**INFORMATION GIVEN:**
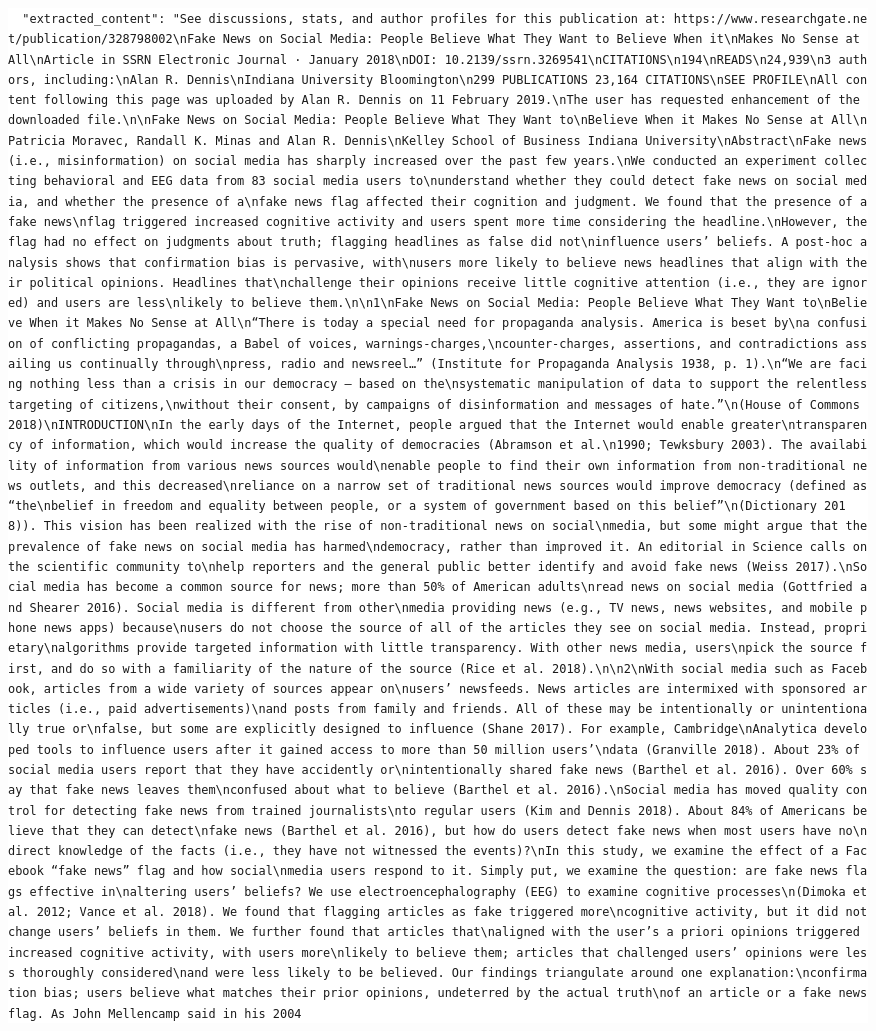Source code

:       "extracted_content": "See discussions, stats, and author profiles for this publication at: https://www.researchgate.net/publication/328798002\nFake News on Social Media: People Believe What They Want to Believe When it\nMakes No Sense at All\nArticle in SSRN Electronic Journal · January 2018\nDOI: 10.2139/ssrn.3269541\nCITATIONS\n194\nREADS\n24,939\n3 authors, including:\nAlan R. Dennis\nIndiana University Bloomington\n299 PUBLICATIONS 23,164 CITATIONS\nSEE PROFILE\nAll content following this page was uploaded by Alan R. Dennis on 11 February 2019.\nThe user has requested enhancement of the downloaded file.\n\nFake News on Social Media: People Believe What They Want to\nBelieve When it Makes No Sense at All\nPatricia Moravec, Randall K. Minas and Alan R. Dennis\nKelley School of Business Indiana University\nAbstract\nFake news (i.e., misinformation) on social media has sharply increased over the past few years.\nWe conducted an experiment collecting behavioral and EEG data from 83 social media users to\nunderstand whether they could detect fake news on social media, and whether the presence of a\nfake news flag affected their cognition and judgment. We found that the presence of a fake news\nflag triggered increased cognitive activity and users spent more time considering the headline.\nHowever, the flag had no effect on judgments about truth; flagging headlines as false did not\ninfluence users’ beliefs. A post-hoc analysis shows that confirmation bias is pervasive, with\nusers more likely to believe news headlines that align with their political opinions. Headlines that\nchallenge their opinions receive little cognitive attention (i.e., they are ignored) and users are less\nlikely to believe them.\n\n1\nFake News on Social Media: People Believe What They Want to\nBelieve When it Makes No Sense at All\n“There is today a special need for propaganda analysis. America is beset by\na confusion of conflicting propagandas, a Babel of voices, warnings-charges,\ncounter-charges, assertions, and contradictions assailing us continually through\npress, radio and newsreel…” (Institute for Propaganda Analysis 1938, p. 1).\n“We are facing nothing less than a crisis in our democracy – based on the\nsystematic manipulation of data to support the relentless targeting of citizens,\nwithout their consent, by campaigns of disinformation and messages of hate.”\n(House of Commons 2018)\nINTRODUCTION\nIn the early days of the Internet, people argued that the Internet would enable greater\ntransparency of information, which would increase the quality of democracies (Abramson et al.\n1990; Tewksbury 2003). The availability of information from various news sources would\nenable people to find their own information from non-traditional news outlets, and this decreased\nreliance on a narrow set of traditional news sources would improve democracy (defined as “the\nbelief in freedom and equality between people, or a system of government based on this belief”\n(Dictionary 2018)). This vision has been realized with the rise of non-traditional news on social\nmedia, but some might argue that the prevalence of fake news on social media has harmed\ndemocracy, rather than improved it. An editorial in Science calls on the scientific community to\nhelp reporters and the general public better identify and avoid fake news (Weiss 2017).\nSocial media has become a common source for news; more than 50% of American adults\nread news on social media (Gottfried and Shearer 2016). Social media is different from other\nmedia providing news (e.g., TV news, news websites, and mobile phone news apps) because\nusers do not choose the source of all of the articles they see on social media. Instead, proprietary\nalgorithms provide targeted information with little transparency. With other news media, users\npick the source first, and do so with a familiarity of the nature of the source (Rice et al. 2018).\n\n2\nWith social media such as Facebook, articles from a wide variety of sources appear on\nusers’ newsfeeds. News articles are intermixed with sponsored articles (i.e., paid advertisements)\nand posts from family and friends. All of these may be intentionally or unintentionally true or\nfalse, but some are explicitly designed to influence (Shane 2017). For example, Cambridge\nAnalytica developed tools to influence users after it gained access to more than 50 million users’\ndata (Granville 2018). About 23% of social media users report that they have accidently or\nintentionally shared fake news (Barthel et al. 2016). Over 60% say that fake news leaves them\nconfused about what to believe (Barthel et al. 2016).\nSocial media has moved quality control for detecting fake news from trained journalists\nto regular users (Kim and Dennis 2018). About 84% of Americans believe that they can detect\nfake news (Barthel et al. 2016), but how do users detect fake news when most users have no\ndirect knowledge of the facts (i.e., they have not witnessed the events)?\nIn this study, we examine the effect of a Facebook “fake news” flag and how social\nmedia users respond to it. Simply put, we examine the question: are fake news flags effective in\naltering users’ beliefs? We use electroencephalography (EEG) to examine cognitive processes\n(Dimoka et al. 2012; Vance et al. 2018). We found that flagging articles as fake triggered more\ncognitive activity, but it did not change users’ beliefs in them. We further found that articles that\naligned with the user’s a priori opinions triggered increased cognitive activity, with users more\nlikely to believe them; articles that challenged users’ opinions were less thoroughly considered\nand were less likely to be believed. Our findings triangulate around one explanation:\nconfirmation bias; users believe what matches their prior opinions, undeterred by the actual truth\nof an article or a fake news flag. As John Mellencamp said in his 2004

...

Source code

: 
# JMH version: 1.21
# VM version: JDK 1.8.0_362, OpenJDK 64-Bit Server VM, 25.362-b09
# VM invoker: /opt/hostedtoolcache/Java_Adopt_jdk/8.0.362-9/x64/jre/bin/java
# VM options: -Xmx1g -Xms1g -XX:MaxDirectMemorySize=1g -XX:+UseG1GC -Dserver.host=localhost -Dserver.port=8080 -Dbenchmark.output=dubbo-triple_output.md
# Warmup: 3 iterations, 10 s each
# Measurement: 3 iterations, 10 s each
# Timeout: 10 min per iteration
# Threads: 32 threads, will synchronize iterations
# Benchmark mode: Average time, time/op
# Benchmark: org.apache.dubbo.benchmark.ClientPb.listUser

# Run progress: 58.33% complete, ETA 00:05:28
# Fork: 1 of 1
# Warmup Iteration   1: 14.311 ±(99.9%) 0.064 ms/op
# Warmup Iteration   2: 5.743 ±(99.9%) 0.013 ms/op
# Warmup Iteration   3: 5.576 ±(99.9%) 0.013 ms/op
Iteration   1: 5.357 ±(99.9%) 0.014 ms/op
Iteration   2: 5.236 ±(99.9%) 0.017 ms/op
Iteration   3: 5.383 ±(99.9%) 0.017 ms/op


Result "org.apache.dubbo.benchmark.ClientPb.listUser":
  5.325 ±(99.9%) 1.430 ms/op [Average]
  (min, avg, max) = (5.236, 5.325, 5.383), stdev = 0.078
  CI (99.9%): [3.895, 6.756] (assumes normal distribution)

**TO DO:**
Copy the lines from the one with "# Run progress: 58.33% complete, ETA 00:05:28" up to and including the one with "5.236 ±(99.9%) 0.017 ms/op", replacing "Warmup" with "Warm-up" and leaving everything else unchanged. Give only those lines.

**TASK OUTPUT:**
# Run progress: 58.33% complete, ETA 00:05:28
# Fork: 1 of 1
# Warm-up Iteration   1: 14.311 ±(99.9%) 0.064 ms/op
# Warm-up Iteration   2: 5.743 ±(99.9%) 0.013 ms/op
# Warm-up Iteration   3: 5.576 ±(99.9%) 0.013 ms/op
Iteration   1: 5.357 ±(99.9%) 0.014 ms/op
Iteration   2: 5.236 ±(99.9%) 0.017 ms/op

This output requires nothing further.